- Theatrical release poster
- Directed by: Joseph Castelo
- Written by: Ashley Rudden; Joseph Castelo;
- Produced by: Joseph Castelo; Billy Raftery; Adam Folk; Joseph Mensch; Carlo Sirtori; Charlie Bunting; Eric Schultz; Travis Burgess;
- Starring: Thomas Mann; Lucy Fry; Logan Huffman; Sam Page; Robert Gorrie; Dylan Blue; Jessica Rothe; Guillermo Arribas; Hemky Madera; Amy Hargreaves; Bill Sage;
- Cinematography: Brett Jutkiewicz
- Edited by: Giacomo Ambrosini
- Music by: Sam Bisbee
- Production companies: Coalition Films; Relic Pictures; Bullet Pictures; Mensch Productions; Parallell Cinéma;
- Distributed by: IFC Films
- Release dates: October 10, 2015 (Hamptons Film Festival); March 18, 2016 (United States);
- Running time: 95 minutes
- Countries: United States; France;
- Language: English
- Box office: $11,558

= The Preppie Connection =

The Preppie Connection is a 2015 crime drama film co-written and directed by Joseph Castelo, based on the infamous 1984 incident where Choate Rosemary Hall student Derek Oatis, along with a handful of friends, ran a cocaine smuggling operation on the school's campus. The film stars Thomas Mann, Lucy Fry, Logan Huffman, Sam Page, Jessica Rothe, and Bill Sage. It had world premiere at the Hamptons International Film Festival on October 10, 2015. It was released in the United States on March 18, 2016, in select theaters and through video on demand by IFC Films.

==Premise==
In 1984 Wallingford, Connecticut, a private school student uses connections to create a drug trafficking network at his school which leads him and his friends into the dangerous world of drug cartels.

==Production==
In January 2013, it was announced that Evan Peters, Bella Heathcote had been cast in the lead roles of Tobias and Alex respectively, and the project had been written and directed by Joseph Castelo.
However, either Peters and Heathcote dropped out or were recast, in July 2014, Lucy Fry was cast in the role of Alexis. The following day, it was announced that Thomas Mann and Logan Huffman had joined the cast of the film.

===Filming===
Principal photography took place in New York City from July 21 to August 9, 2014. with production beginning in Puerto Rico on August 12, 2014.

==Release==
The film had its world premiere at the Hamptons International Film Festival on October 10, 2015. It was also screened at the Mill Valley Film Festival on October 15, 2015. In December 2015, IFC Films acquired distribution rights to the film. The film was released on March 18, 2016, in select theaters and through video on demand.

==Critical reception==
The Preppie Connection received negative reviews from film critics. It holds an 11% approval rating on review aggregator website Rotten Tomatoes, based on 9 reviews, with an average rating of 5/10. On Metacritic, the film holds a rating of 34 out of 100, based on 6 critics, indicating "generally unfavorable reviews".

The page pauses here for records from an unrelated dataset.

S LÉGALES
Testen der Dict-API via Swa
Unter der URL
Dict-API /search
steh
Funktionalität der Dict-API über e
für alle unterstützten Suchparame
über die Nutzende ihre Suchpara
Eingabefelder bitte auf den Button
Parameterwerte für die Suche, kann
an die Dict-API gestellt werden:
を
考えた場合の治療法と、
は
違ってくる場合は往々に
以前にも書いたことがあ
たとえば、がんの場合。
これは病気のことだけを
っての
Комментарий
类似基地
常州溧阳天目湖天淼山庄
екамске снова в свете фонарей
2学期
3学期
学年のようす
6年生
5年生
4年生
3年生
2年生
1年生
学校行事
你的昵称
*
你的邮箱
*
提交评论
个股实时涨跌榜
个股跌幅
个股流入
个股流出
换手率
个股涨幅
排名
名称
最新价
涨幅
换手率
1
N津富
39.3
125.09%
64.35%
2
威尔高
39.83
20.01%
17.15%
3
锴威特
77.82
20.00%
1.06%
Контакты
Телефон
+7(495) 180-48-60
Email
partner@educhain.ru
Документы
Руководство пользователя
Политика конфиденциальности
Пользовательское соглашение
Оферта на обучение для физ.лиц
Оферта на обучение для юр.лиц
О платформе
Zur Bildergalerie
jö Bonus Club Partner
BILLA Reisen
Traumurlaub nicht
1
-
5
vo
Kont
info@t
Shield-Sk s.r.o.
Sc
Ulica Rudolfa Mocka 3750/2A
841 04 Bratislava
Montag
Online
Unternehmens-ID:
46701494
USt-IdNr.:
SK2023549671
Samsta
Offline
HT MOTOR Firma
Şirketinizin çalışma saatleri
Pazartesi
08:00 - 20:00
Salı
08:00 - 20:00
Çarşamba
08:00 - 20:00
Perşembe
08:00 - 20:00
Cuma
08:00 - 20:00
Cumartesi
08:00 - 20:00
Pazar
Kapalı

Dennis Harvey of Variety gave the film a negative review writing: "Unconvincingly presented in a way that belies the factual basis of a case that won national notoriety at the time, the film will make serviceable small-screen fodder, but lacks the deeper insight or distinguishing directorial style that might have tempted arthouse distributors."